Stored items

————

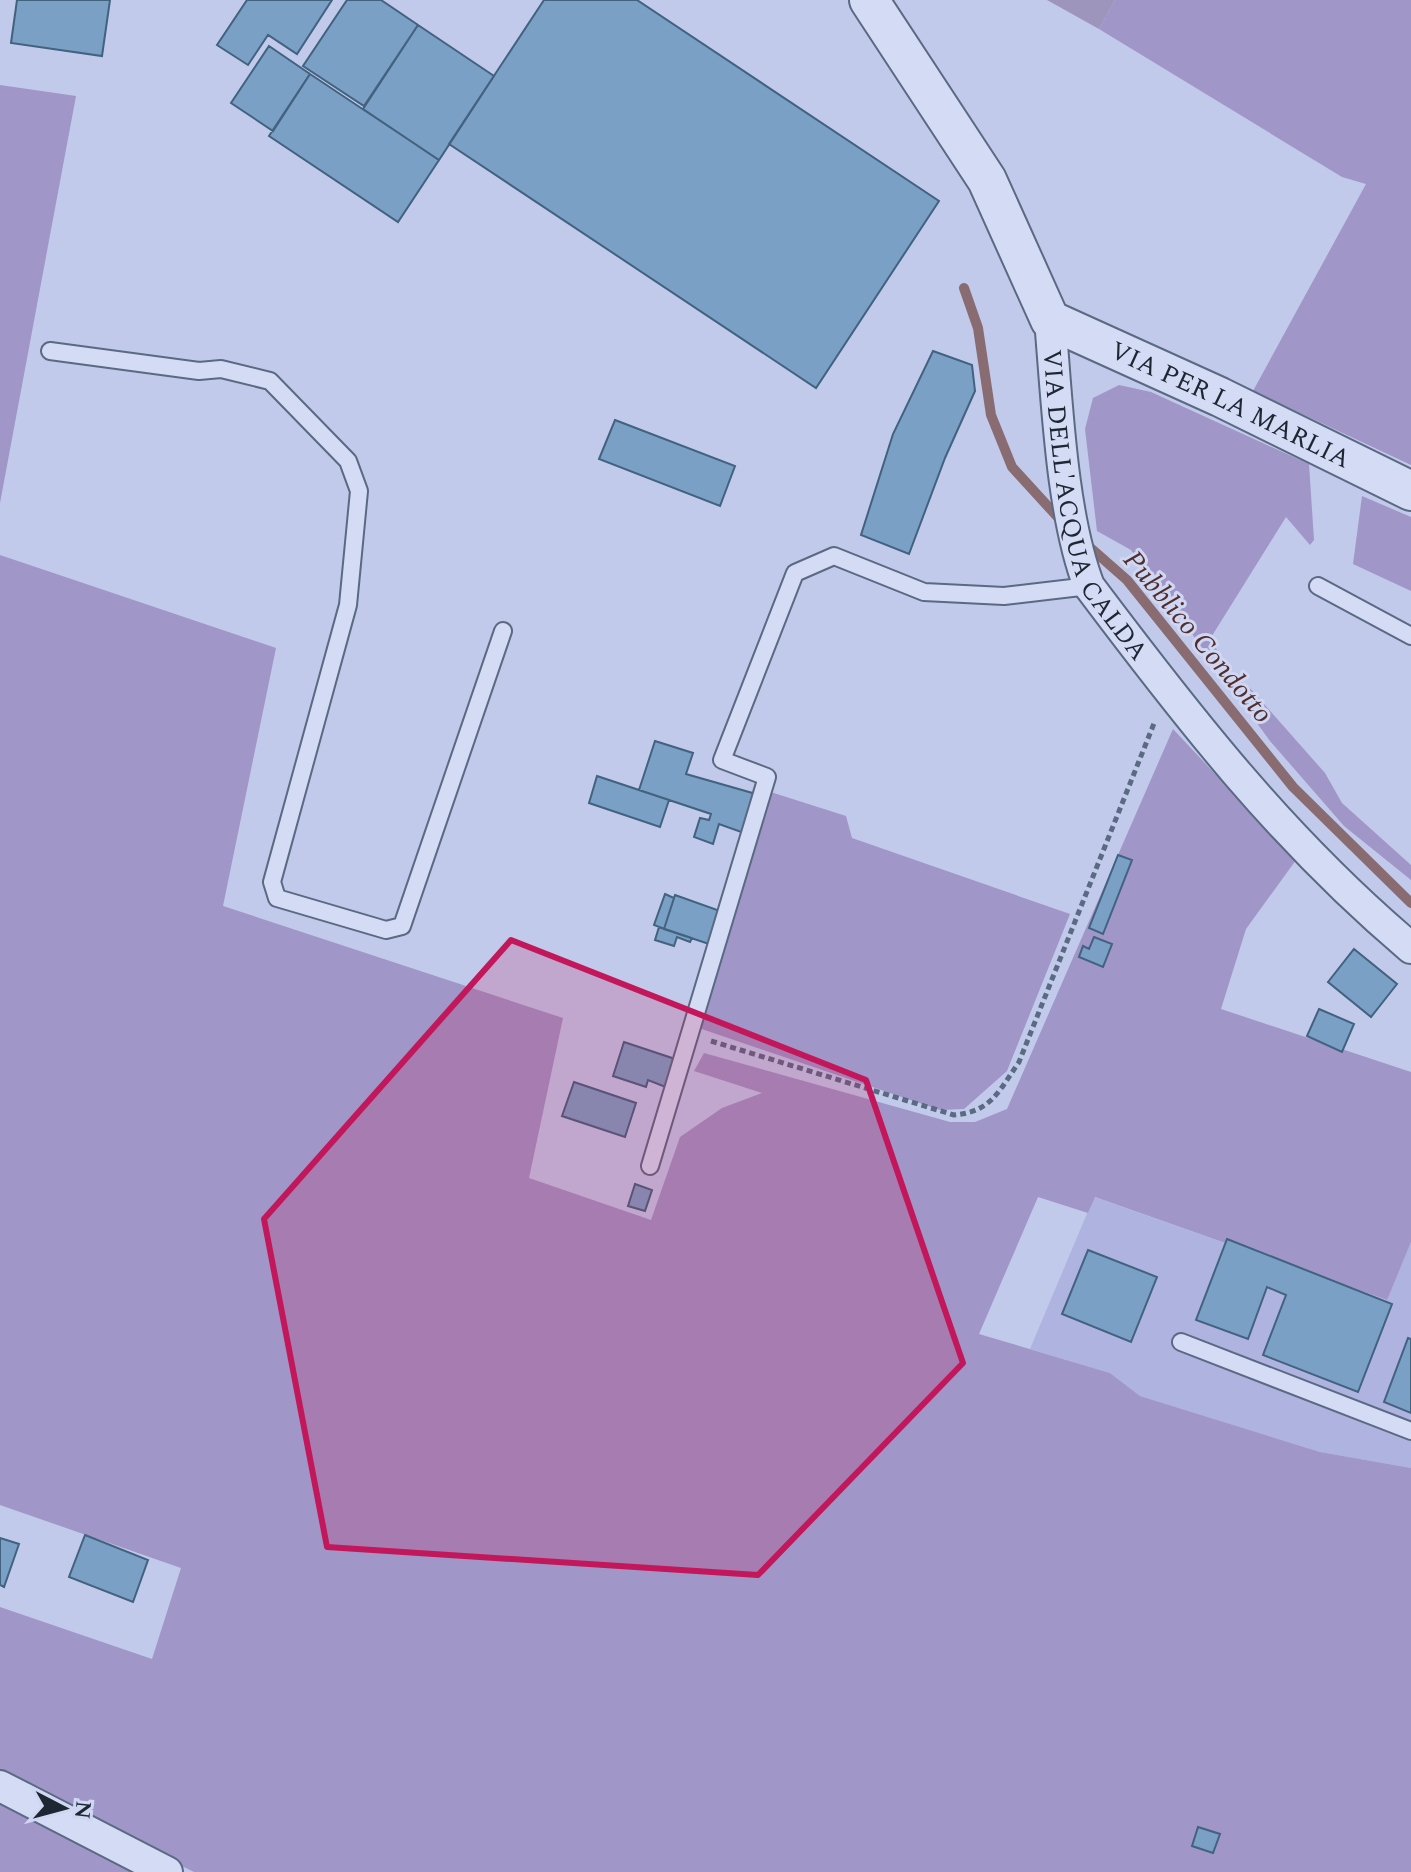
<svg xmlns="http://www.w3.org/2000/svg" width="1411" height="1872" font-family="Spectral,serif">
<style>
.farmland{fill:#afb3df}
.green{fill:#a096c7}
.cemetery{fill:#9d95bc}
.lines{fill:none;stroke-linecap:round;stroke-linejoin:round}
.stream{stroke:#896c71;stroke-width:10}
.building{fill:#7aa0c5;stroke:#42627f;stroke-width:2}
.service-casing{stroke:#5a6a82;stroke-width:20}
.minor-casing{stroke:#5a6a82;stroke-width:34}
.tertiary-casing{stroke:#5a6a82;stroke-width:42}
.path{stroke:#5a6a82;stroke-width:5;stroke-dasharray:6 4;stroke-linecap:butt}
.service{stroke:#d4dbf5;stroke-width:16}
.minor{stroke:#d4dbf5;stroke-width:30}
.tertiary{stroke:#d4dbf5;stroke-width:38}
.marked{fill:#c2185b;fill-opacity:0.2;stroke:#c2185b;stroke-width:6;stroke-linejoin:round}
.labels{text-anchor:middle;stroke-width:6;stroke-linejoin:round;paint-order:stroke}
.street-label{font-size:26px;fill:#1d2733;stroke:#d0d7f2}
.water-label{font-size:28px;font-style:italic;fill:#512e2e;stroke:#d0d7f2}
</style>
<rect width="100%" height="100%" fill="#c1caea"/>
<path class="farmland" d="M1094 1197 1386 1300 1411 1242V1468L1320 1452 1140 1396 1110 1373 1030 1349Z"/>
<path class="green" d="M1115 0H1411V465L1253 391 1366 184 1342 177 1099 29Z
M0 85 76 96 0 503Z
M1119 385 1151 392 1309 464 1314 540 1310 545 1286 517 1210 639 1234 677 1248 686 1325 773 1342 803 1411 865V880L1344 826 1270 741 1131 550 1097 531 1085 429 1093 398Z
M1362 496 1411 517V591L1353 564Z
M0 555 276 648 223 906 563 1018 529 1178 651 1220 680 1137 722 1108 762 1093 694 1071 704 1053 950 1122H975L1007 1109 1173 729 1296 860 1246 929 1221 1009 1411 1072V1242L1387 1300 1095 1197 1088 1213 1038 1197 979 1334 1110 1373 1140 1396 1320 1452 1411 1468V1872H194L0 1776V1607L152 1659 181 1568 0 1505Z
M761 789 846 816 852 838 1070 914 1007 1071 964 1109 940 1110 690 1025Z
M0 1797 153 1872H0Z"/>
<path class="cemetery" d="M1047 0H1115L1099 29Z"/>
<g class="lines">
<path class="stream" d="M964 288 978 328 991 415 1012 467 1065 525
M1086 544 1127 580 1293 787 1411 903"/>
</g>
<path class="building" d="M17 0H110L102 56 11 43Z
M247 0H332L297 54 268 35 248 65 217 45Z
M347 0H381L418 25 364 106 303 66Z
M544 0H637L939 201 816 388 449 144Z
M418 25 494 76 439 160 363 109Z
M269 46 310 74 273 131 231 103Z
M310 74 439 160 398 222 269 136Z
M933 351 972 365 975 391 945 458 909 554 861 535 893 434Z
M615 420 735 466 720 506 599 459Z
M655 741 693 753 686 774 756 794 744 833 719 824 713 844 694 837 700 818 709 820 711 814 639 790Z
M597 776 669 800 660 827 589 803Z
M1118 855 1132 860 1103 934 1089 928Z
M665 894 674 898 664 929 654 925Z
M675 895 723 912 712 945 664 929Z
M659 927 692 938 690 942 677 937 674 946 655 940Z
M1094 937 1112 944 1103 967 1079 957 1083 946 1089 949Z
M1354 949 1397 984 1371 1017 1328 982Z
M1319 1009 1354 1024 1342 1052 1307 1036Z
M624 1042 678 1060 668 1088 648 1080 646 1087 613 1076Z
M574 1082 636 1103 625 1137 562 1116Z
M635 1184 652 1190 645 1211 628 1206Z
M1227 1239 1392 1304 1358 1392 1263 1355 1286 1295 1267 1287 1248 1339 1196 1320Z
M1088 1250 1157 1277 1131 1342 1062 1314Z
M1408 1338 1411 1339V1413L1384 1402Z
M85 1535 148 1560 133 1602 69 1577Z
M0 1538 19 1544 4 1587 0 1585Z
M1198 1827 1220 1834 1213 1853 1192 1846Z"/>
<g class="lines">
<defs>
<path id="service" d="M50 351 199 371 221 369 270 381 348 461 359 491 348 605 272 882 277 898 386 930 402 926 503 631
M1318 586 1411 636
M650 1166 767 777 722 760 795 573 834 556 924 592 1004 596 1089 586
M1181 1342 1411 1431"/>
<g id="minor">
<path id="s1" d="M1050 320C1057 399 1061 513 1089 586 1189 719 1283 840 1411 948"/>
<path d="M0 1786 167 1872"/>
</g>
<g id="tertiary">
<path id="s2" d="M869 0 987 180 1050 320 1220 397 1411 491"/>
</g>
</defs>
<use href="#service" class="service-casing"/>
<use href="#minor" class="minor-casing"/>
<use href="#tertiary" class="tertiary-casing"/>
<path class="path" d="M711 1041 954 1115C991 1112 999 1091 1019 1062L1155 721"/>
<use href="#service" class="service"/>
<use href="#minor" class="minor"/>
<use href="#tertiary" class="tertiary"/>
</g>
<path class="marked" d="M511 940 866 1080 963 1363 758 1575 327 1547 264 1219Z"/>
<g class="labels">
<g class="street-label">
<text dy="9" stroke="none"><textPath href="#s2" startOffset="568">VIA PER LA MARLIA</textPath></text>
<text dy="9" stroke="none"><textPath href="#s1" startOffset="194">VIA DELL'ACQUA CALDA</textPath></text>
</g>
<g class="water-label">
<text transform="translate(1199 636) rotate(50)" y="10">Pubblico Condotto</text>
</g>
</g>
<g transform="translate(64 1808) rotate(96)" stroke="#d0d7f2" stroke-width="6" paint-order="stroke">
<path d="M0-6L14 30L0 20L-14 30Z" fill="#1d2733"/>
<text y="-12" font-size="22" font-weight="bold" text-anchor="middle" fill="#1d2733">N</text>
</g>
</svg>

————

Action item
When pictures appear among the entries, skip them and copy all remaining text precisely.

Answer to the exercise
<svg xmlns="http://www.w3.org/2000/svg" width="1411" height="1872" font-family="Spectral,serif">
<style>
.farmland{fill:#afb3df}
.green{fill:#a096c7}
.cemetery{fill:#9d95bc}
.lines{fill:none;stroke-linecap:round;stroke-linejoin:round}
.stream{stroke:#896c71;stroke-width:10}
.building{fill:#7aa0c5;stroke:#42627f;stroke-width:2}
.service-casing{stroke:#5a6a82;stroke-width:20}
.minor-casing{stroke:#5a6a82;stroke-width:34}
.tertiary-casing{stroke:#5a6a82;stroke-width:42}
.path{stroke:#5a6a82;stroke-width:5;stroke-dasharray:6 4;stroke-linecap:butt}
.service{stroke:#d4dbf5;stroke-width:16}
.minor{stroke:#d4dbf5;stroke-width:30}
.tertiary{stroke:#d4dbf5;stroke-width:38}
.marked{fill:#c2185b;fill-opacity:0.2;stroke:#c2185b;stroke-width:6;stroke-linejoin:round}
.labels{text-anchor:middle;stroke-width:6;stroke-linejoin:round;paint-order:stroke}
.street-label{font-size:26px;fill:#1d2733;stroke:#d0d7f2}
.water-label{font-size:28px;font-style:italic;fill:#512e2e;stroke:#d0d7f2}
</style>
<rect width="100%" height="100%" fill="#c1caea"/>
<path class="farmland" d="M1094 1197 1386 1300 1411 1242V1468L1320 1452 1140 1396 1110 1373 1030 1349Z"/>
<path class="green" d="M1115 0H1411V465L1253 391 1366 184 1342 177 1099 29Z
M0 85 76 96 0 503Z
M1119 385 1151 392 1309 464 1314 540 1310 545 1286 517 1210 639 1234 677 1248 686 1325 773 1342 803 1411 865V880L1344 826 1270 741 1131 550 1097 531 1085 429 1093 398Z
M1362 496 1411 517V591L1353 564Z
M0 555 276 648 223 906 563 1018 529 1178 651 1220 680 1137 722 1108 762 1093 694 1071 704 1053 950 1122H975L1007 1109 1173 729 1296 860 1246 929 1221 1009 1411 1072V1242L1387 1300 1095 1197 1088 1213 1038 1197 979 1334 1110 1373 1140 1396 1320 1452 1411 1468V1872H194L0 1776V1607L152 1659 181 1568 0 1505Z
M761 789 846 816 852 838 1070 914 1007 1071 964 1109 940 1110 690 1025Z
M0 1797 153 1872H0Z"/>
<path class="cemetery" d="M1047 0H1115L1099 29Z"/>
<g class="lines">
<path class="stream" d="M964 288 978 328 991 415 1012 467 1065 525
M1086 544 1127 580 1293 787 1411 903"/>
</g>
<path class="building" d="M17 0H110L102 56 11 43Z
M247 0H332L297 54 268 35 248 65 217 45Z
M347 0H381L418 25 364 106 303 66Z
M544 0H637L939 201 816 388 449 144Z
M418 25 494 76 439 160 363 109Z
M269 46 310 74 273 131 231 103Z
M310 74 439 160 398 222 269 136Z
M933 351 972 365 975 391 945 458 909 554 861 535 893 434Z
M615 420 735 466 720 506 599 459Z
M655 741 693 753 686 774 756 794 744 833 719 824 713 844 694 837 700 818 709 820 711 814 639 790Z
M597 776 669 800 660 827 589 803Z
M1118 855 1132 860 1103 934 1089 928Z
M665 894 674 898 664 929 654 925Z
M675 895 723 912 712 945 664 929Z
M659 927 692 938 690 942 677 937 674 946 655 940Z
M1094 937 1112 944 1103 967 1079 957 1083 946 1089 949Z
M1354 949 1397 984 1371 1017 1328 982Z
M1319 1009 1354 1024 1342 1052 1307 1036Z
M624 1042 678 1060 668 1088 648 1080 646 1087 613 1076Z
M574 1082 636 1103 625 1137 562 1116Z
M635 1184 652 1190 645 1211 628 1206Z
M1227 1239 1392 1304 1358 1392 1263 1355 1286 1295 1267 1287 1248 1339 1196 1320Z
M1088 1250 1157 1277 1131 1342 1062 1314Z
M1408 1338 1411 1339V1413L1384 1402Z
M85 1535 148 1560 133 1602 69 1577Z
M0 1538 19 1544 4 1587 0 1585Z
M1198 1827 1220 1834 1213 1853 1192 1846Z"/>
<g class="lines">
<defs>
<path id="service" d="M50 351 199 371 221 369 270 381 348 461 359 491 348 605 272 882 277 898 386 930 402 926 503 631
M1318 586 1411 636
M650 1166 767 777 722 760 795 573 834 556 924 592 1004 596 1089 586
M1181 1342 1411 1431"/>
<g id="minor">
<path id="s1" d="M1050 320C1057 399 1061 513 1089 586 1189 719 1283 840 1411 948"/>
<path d="M0 1786 167 1872"/>
</g>
<g id="tertiary">
<path id="s2" d="M869 0 987 180 1050 320 1220 397 1411 491"/>
</g>
</defs>
<use href="#service" class="service-casing"/>
<use href="#minor" class="minor-casing"/>
<use href="#tertiary" class="tertiary-casing"/>
<path class="path" d="M711 1041 954 1115C991 1112 999 1091 1019 1062L1155 721"/>
<use href="#service" class="service"/>
<use href="#minor" class="minor"/>
<use href="#tertiary" class="tertiary"/>
</g>
<path class="marked" d="M511 940 866 1080 963 1363 758 1575 327 1547 264 1219Z"/>
<g class="labels">
<g class="street-label">
<text dy="9" stroke="none"><textPath href="#s2" startOffset="568">VIA PER LA MARLIA</textPath></text>
<text dy="9" stroke="none"><textPath href="#s1" startOffset="194">VIA DELL'ACQUA CALDA</textPath></text>
</g>
<g class="water-label">
<text transform="translate(1199 636) rotate(50)" y="10">Pubblico Condotto</text>
</g>
</g>
<g transform="translate(64 1808) rotate(96)" stroke="#d0d7f2" stroke-width="6" paint-order="stroke">
<path d="M0-6L14 30L0 20L-14 30Z" fill="#1d2733"/>
<text y="-12" font-size="22" font-weight="bold" text-anchor="middle" fill="#1d2733">N</text>
</g>
</svg>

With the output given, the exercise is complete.